Lord Myners had something to do with the Royal Bank of Scotland deal. He is the Minister for Thinking About Liaising with an Enabling Supervisory Banking Framework Gateway Committee [City minister]. In the Lords yesterday he presented a defence that no one could penetrate. Fred's pension was nothing to do with him, he said, it was a decision of the old RBS's board. "It was a matter for the directors of the bank." That firebrand Harriet repeated it in the Commons (her flame has been dowsed). You can't get past this defence, it isn't worth trying.

We know that the size of the pension was well publicised in the media before the RBS deal, we know that there were several options available, that the pension could have been halved, that the decision to let Fred have the lot was taken by one or two directors, not by the whole board.

But Myners said "not a single institutional shareholder had questioned" the decision. That rings true. Not a word against it from anyone. They're all in it together. They don't need to be dishonest. Remuneration directors remunerate. The wealthy are not whipped away from their moneypots.

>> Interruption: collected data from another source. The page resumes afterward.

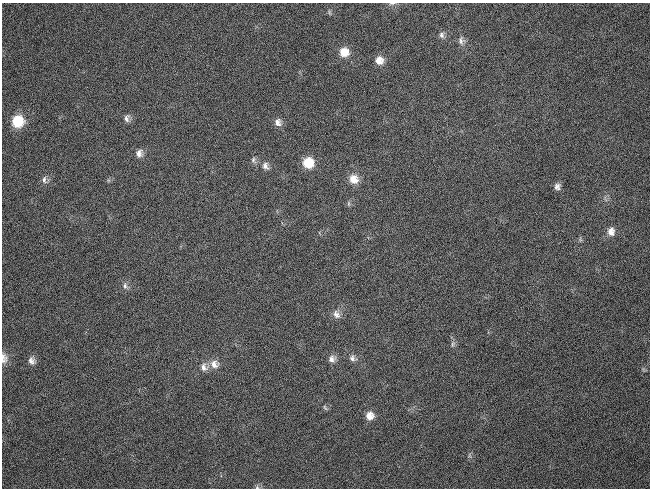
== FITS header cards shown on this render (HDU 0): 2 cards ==
NAXIS1  =                  648 / length of data axis 1
NAXIS2  =                  486 / length of data axis 2

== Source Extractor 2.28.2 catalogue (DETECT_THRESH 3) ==
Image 648 x 486 px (HDU 0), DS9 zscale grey, 1 PNG px = 1 image px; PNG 652 x 490 px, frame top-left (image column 1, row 486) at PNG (2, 3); no overlay
Background 180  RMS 28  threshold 85.2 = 3 sigma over >= 5 px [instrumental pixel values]
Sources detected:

Those who put their faith in regulation should see that our slippery, hand-washing regulators are useless disciplinarians. Light touch regulation works only when those who transgress are ruined. That's the deal. To let bankers run riot in good times and bail them out in bad is the worst of both worlds. But these people are of the same class. Politics, finance, administrative overlords, they are one great, self-sufficient enterprise, all equally "detached from reality" as Myners said of his banking counterparts.

In the Commons, Julian Lewis read out a story about himself from the country's "sleaziest tabloids". He was accused of something to do with his amendment, which suppresses MPs' addresses from the ballot paper. Dr Lewis was a little whiney, I fear. His amendment was nodded through without a vote. Now, thanks to Dr Lewis, MPs will be able to claim their London uncle's garage is their "main residence" and claim £22,000 a year without fear of discovery. If they are discovered they'll doubtless have their pensions doubled. Edward Leigh, his fellow Tory, spoke against it at Business Questions. But only in sorrow. Anger is pointless, for the time being.